Score : $500$ points

Problem Statement

There are integer sequences $A, B, C$ of length $M$ each.

$C$ is represented by integers $x_1, \dots, x_N, y_1, \dots, y_N$. The first $y_1$ terms of $C$ are $x_1$, the subsequent $y_2$ terms are $x_2$, $\ldots$, the last $y_N$ terms are $x_N$.

$B$ is defined by $B_i = \sum_{k = 1}^i C_k \, (1 \leq i \leq M)$.

$A$ is defined by $A_i = \sum_{k = 1}^i B_k \, (1 \leq i \leq M)$.

Find the maximum value among $A_1, \dots, A_M$.

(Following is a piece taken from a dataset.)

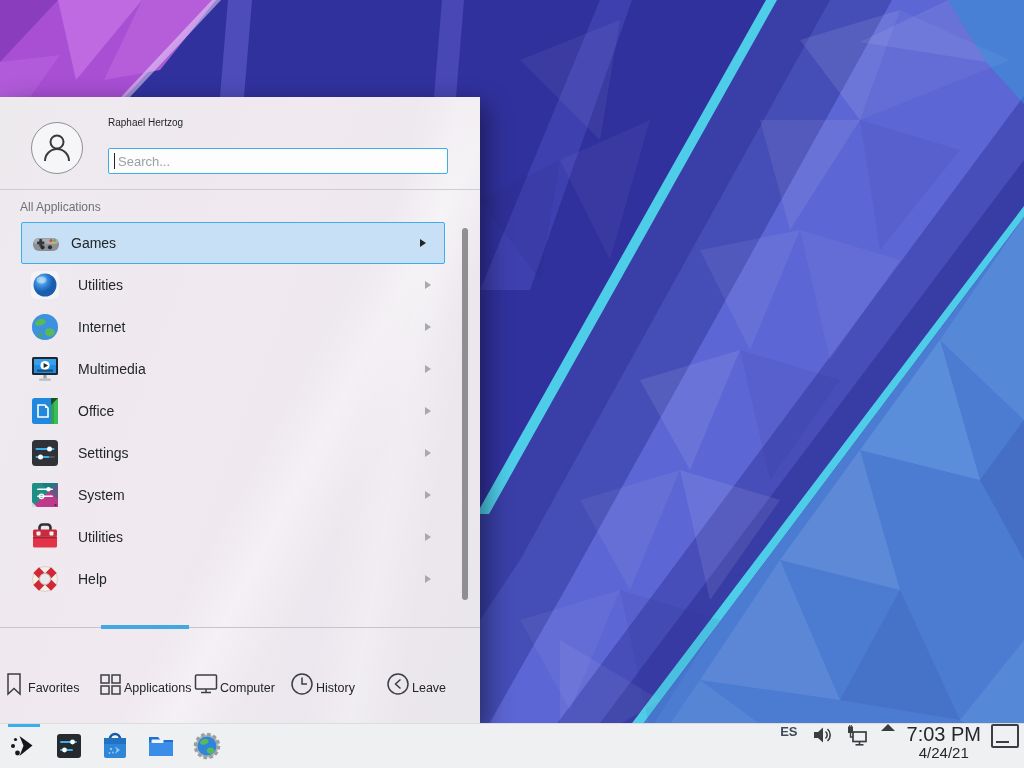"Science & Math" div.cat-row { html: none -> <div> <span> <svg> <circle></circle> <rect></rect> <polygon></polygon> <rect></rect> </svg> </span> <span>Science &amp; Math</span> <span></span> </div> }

You will be given $T$ test cases to solve.

Constraints

  • $1 \leq T \leq 2 \times 10^5$
  • $1 \leq N \leq 2 \times 10^5$
  • The sum of $N$ in a single file is at most $2 \times 10^5$.
  • $1 \leq M \leq 10^9$
  • $|x_i| \leq 4 \, (1 \leq i \leq N)$
  • $y_i \gt 0 \, (1 \leq i \leq N)$
  • $\sum_{k = 1}^N y_k = M$
  • All values in input are integers.

Input

Input is given from Standard Input in the following format:

$T$
$\mathrm{case}_1$
$\vdots$
$\mathrm{case}_T$

Each case is in the following format:

$N$ $M$
$x_1$ $y_1$
$\vdots$
$x_N$ $y_N$

Output

Print $T$ lines. The $i$-th line $(1 \leq i \leq T)$ should contain the answer to the $i$-th test case.


Sample Input 1

3
3 7
-1 2
2 3
-3 2
10 472
-4 12
1 29
2 77
-1 86
0 51
3 81
3 17
-2 31
-4 65
4 23
1 1000000000
4 1000000000

Sample Output 1

4
53910
2000000002000000000

In the first test case, we have:

  • $C = (-1, -1, 2, 2, 2, -3, -3)$
  • $B = (-1, -2, 0, 2, 4, 1, -2)$
  • $A = (-1, -3, -3, -1, 3, 4, 2)$

Thus, the maximum value among $A_1, \dots, A_M$ is $4$.